Provided text:
________________

The ADP for highly compensated participants shall be
reduced to the maximum acceptable level determined by
the ADP test. Excess contributions will be returned
to the highly compensated participants who contributed
the largest dollar amounts until the maximum allowed
percentage is reached20.
[This sub-section becomes effective on 01-01-97.]
c) Recharacterization of Excess Contributions. The
amount resulting from a reduction in a participant's
deferred compensation contributions in 15.8a) or
15.8b) above shall be recharacterized as optional
contributions and treated as taxable income to the
participant in the tax year in which the participant
would have received them if he or she had originally
elected to receive them in cash. This
recharacterization normally will be made within 2 1/2
months after the close of the plan year21.
15.9 Corrective Procedure if ACP Limitation Exceeded. If
the plan fails the ACP test, the following procedure will
be followed, after recharacterizing any deferred
compensation contributions required under 15.6 or 15.7:
a) Reduction of Highly Compensated Participants' ACP.
The ACP for highly compensated participants shall be
reduced to the maximum acceptable level determined by
the ACP test. In determining the amount of excess
aggregate contributions for each highly compensated
participant, the highest ratio will be reduced to the
next highest ratio until the maximum allowed
percentage is reached.
[This sub-section should be deleted effective 01-01-97.]
b) Reduction of Highly Compensated Participants' ACP.
The ACP for highly compensated participants shall be
reduced to the maximum acceptable level determined by
the ACP test. Excess aggregate contributions will be
returned to the highly compensated participants who
contributed the largest dollar amounts until the
maximum allowed percentage is reached.

________________

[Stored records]
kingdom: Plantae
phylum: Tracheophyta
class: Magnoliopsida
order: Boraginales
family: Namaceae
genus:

________________

Written problem:
Translate this sentence from the plan excerpt into Spanish: "Excess aggregate contributions will be returned to the highly compensated participants who contributed the largest dollar amounts until the maximum allowed percentage is reached."

Written answer:
Las contribuciones agregadas excedentes se devolverán a los participantes altamente remunerados que aportaron los montos más altos en dólares hasta que se alcance el porcentaje máximo permitido.